There's a distinction and separation-of-concerns to make here.  And
there's some compiler-perspective bigotry to undo.  Finally, let me
try to give a new perspective on my cumulative project here.

First: let's not forget that SRFI-52 most explicitly does _not_
require _any_ degree of Unicode support from implementations.  The
_only_ thing it does is to tweak the language spec in some minor ways
that are needed so that the R6RS doesn't _preclude_ a conforming
implementation from supporting Unicode.   Much of the discussion that
has taken place during my absense is not really focused on SRFI-52
issues -- but on issues raised in the "preview proto-SRFIs" that I've
published at the same time.

(It's _fine_ (good even) to host that discussion here.  Very
appropriate.  But let's not conflate the proposals of those other
proto-SRFIs with the very conservative content of (real-)SRFI-52.)

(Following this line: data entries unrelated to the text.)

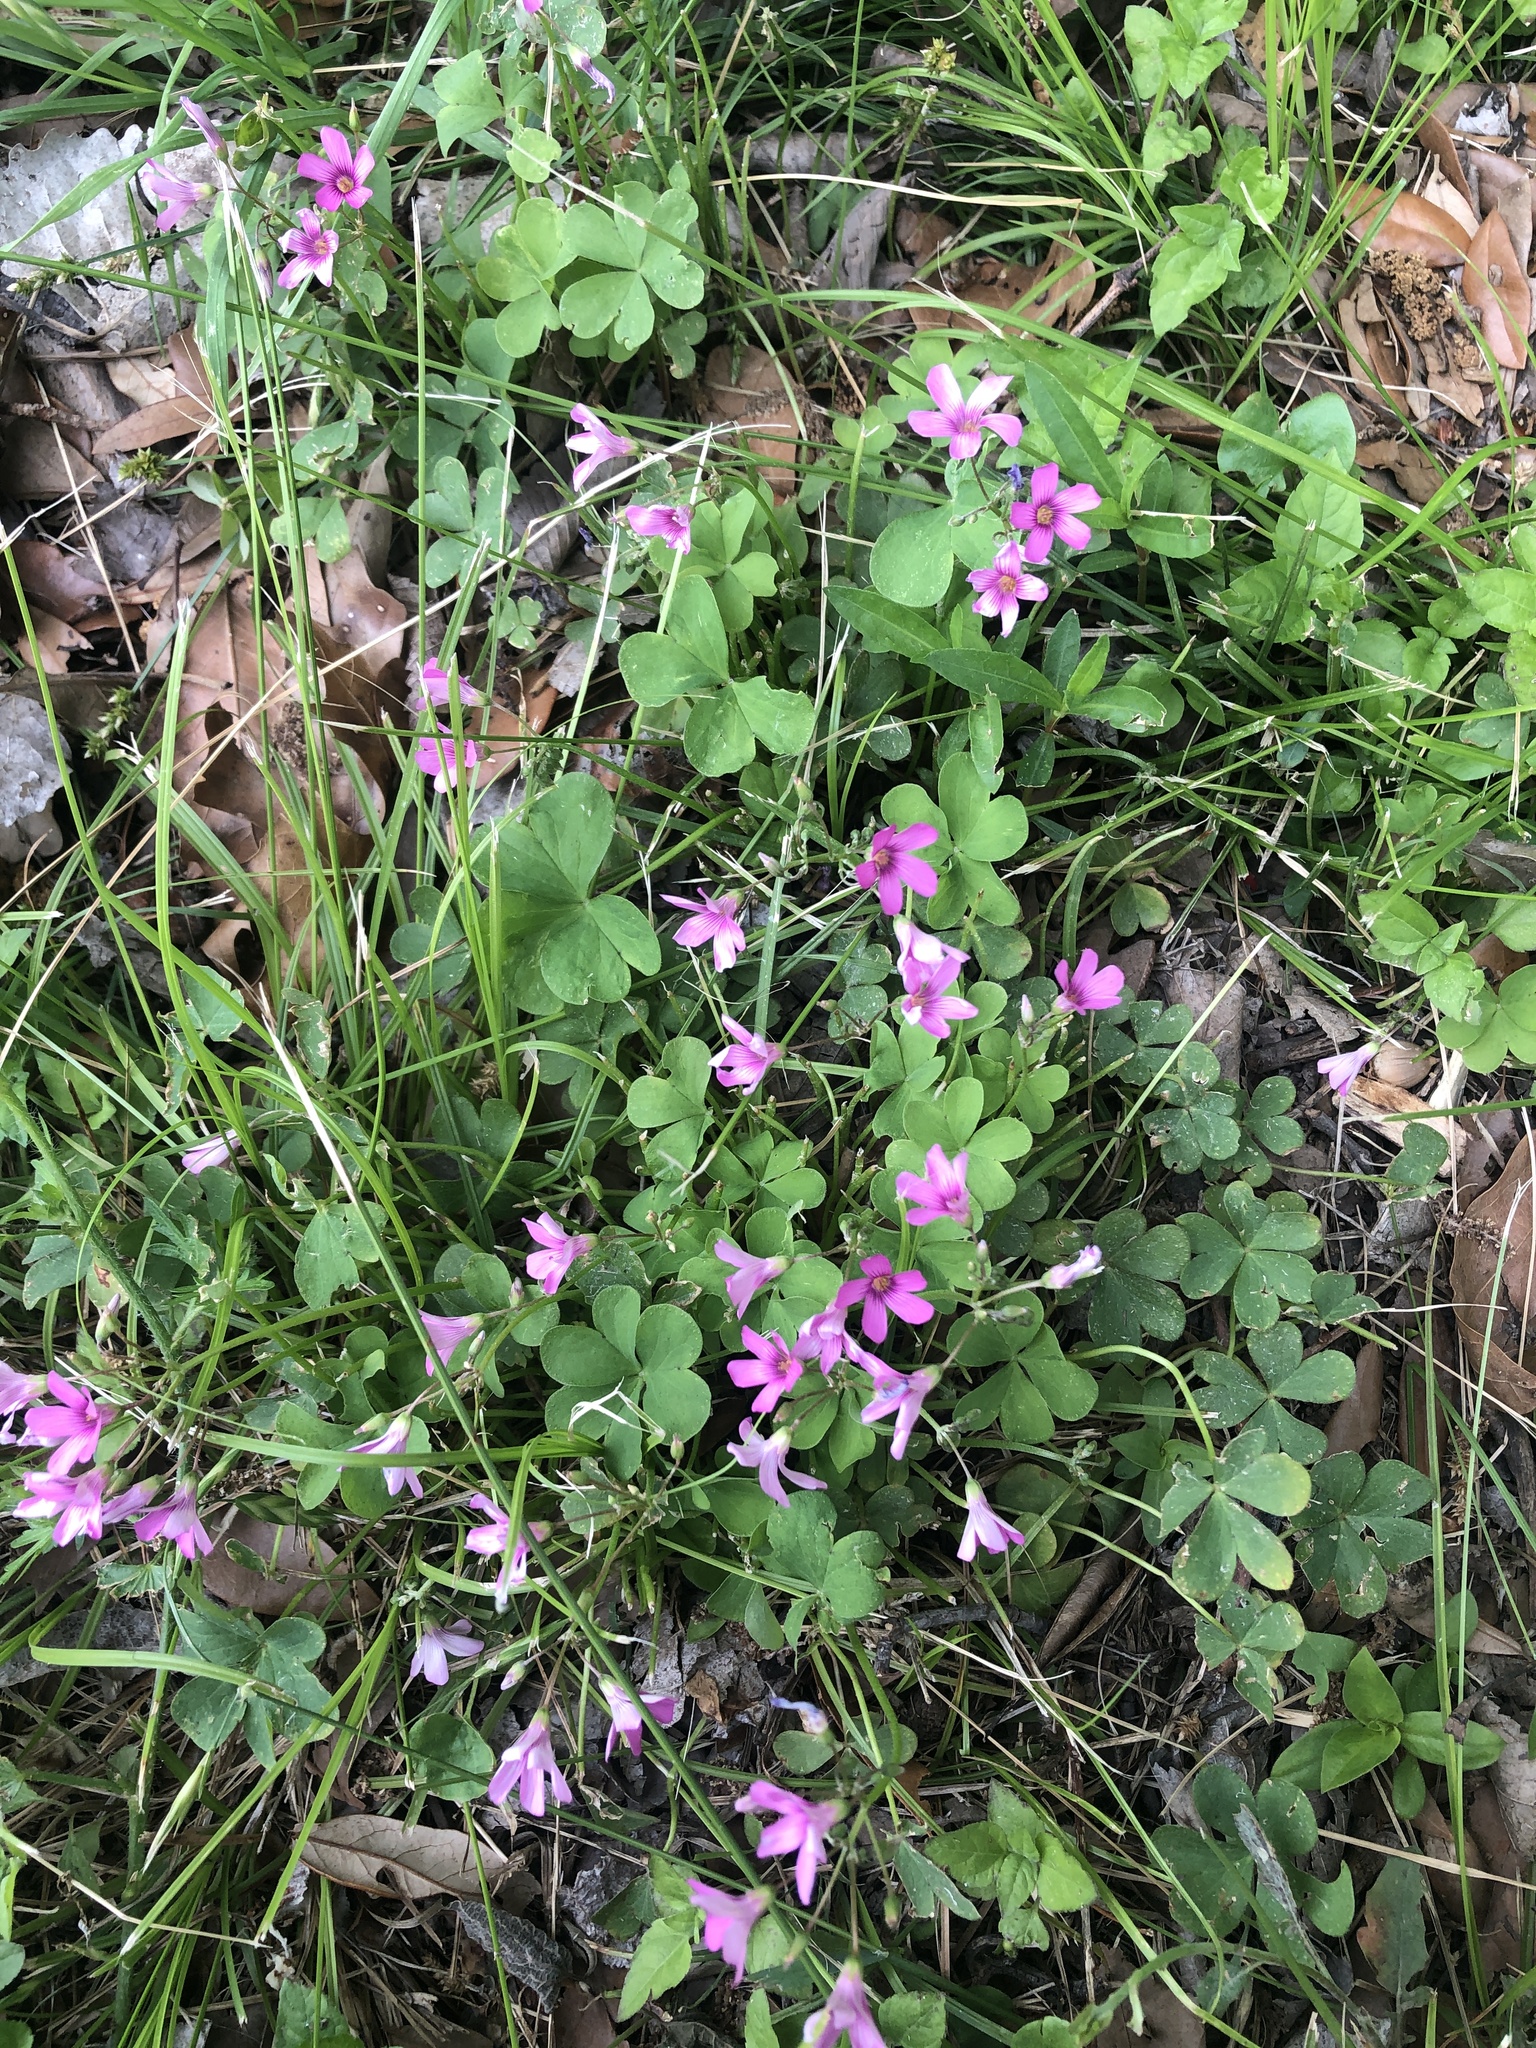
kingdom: Plantae
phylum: Tracheophyta
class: Magnoliopsida
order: Oxalidales
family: Oxalidaceae
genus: Oxalis
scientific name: Oxalis articulata
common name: Pink-sorrel
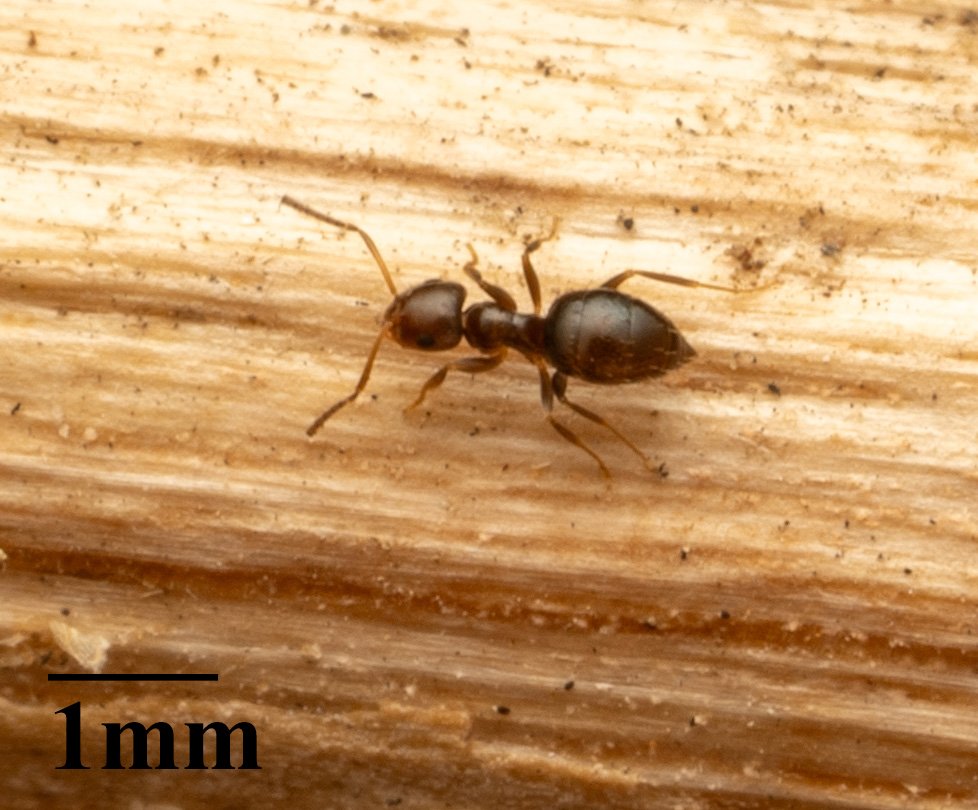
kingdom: Animalia
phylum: Arthropoda
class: Insecta
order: Hymenoptera
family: Formicidae
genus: Brachymyrmex
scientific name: Brachymyrmex patagonicus
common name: Dark rover ant
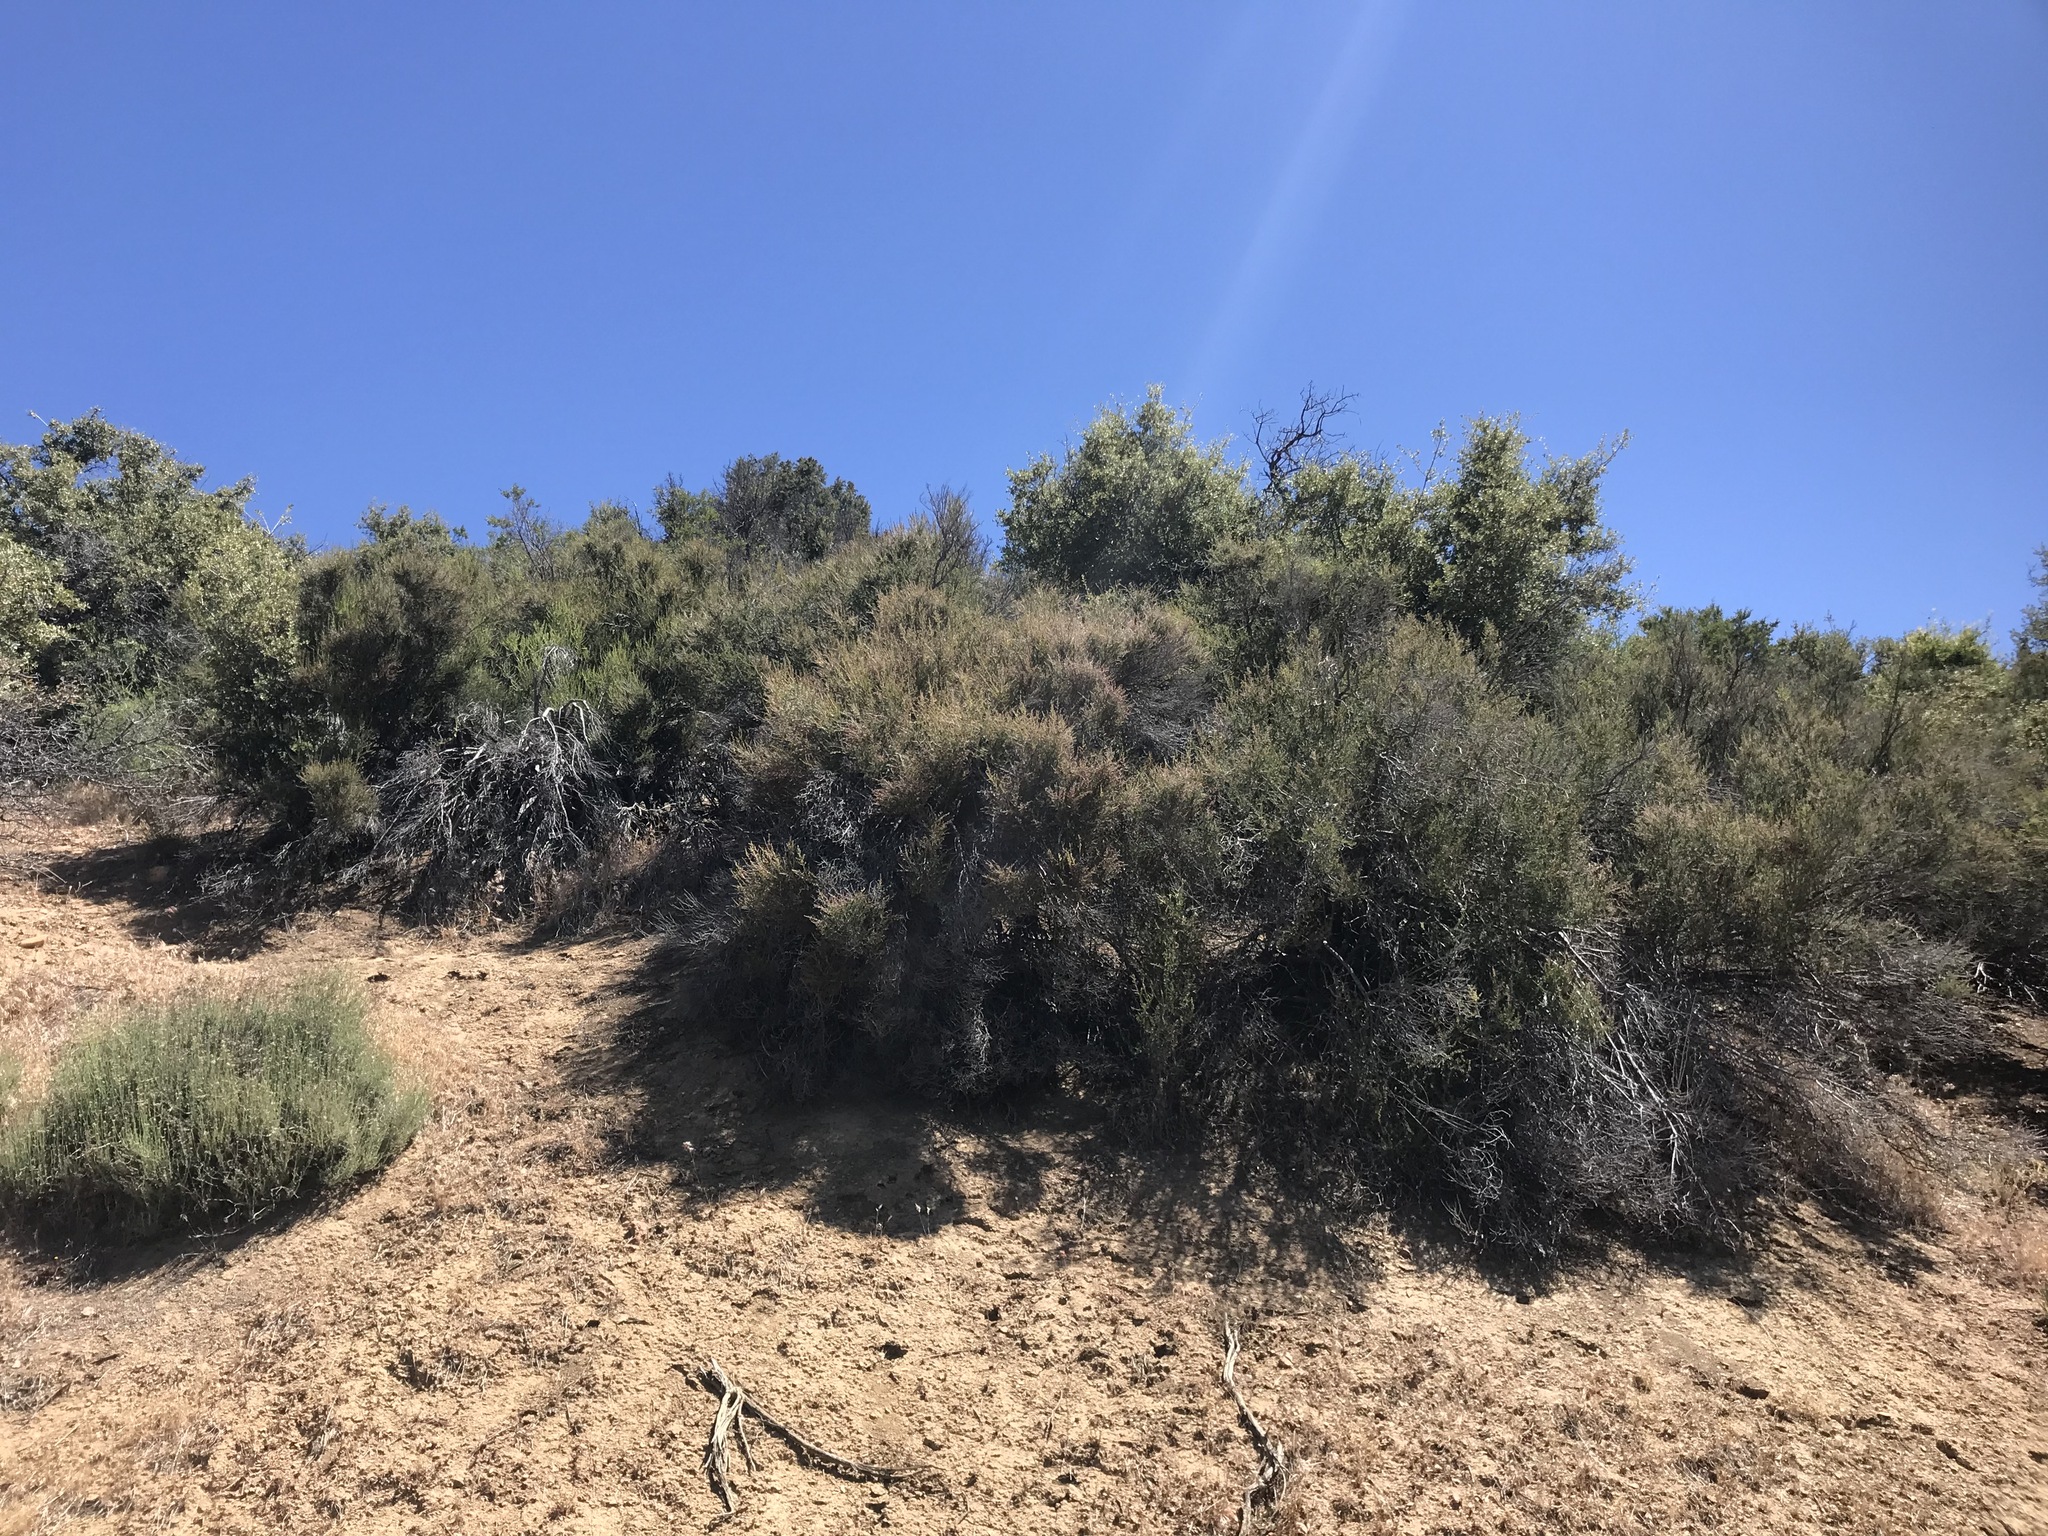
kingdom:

Second: it's just not realistic to punt the complexities of Unicode by
saying that Scheme code needs to pass through a canonicalizing filter.
There's the question of READ and it's correlates -- consideration of
source code only is not sufficient.  S-expressions have to grow up to
be a real exchange format or else Scheme (and lisp generally) sucks.

Third -- the project here:  R6RS is not going to be "Unicode Scheme",
in my opinion.   Nor should any R^NRS for any value of N.  There ought
to be a "Unicode Scheme Standard" -- to facilitate both data and code
exchange -- but it should be layered.   Human language is not
essential to computing: not a topic for R^NRS, ever.

(A small subset of ASCII, on the other hand, is "of the essence" :-)

-t

p.s.: it is naive to believe that the Unicode community is suffering
for the lack of canonicalization filters.   At the same time, it is a
healthy example of "philology recapitulates..." that we've arrived at
wondering if and how we want one in this context.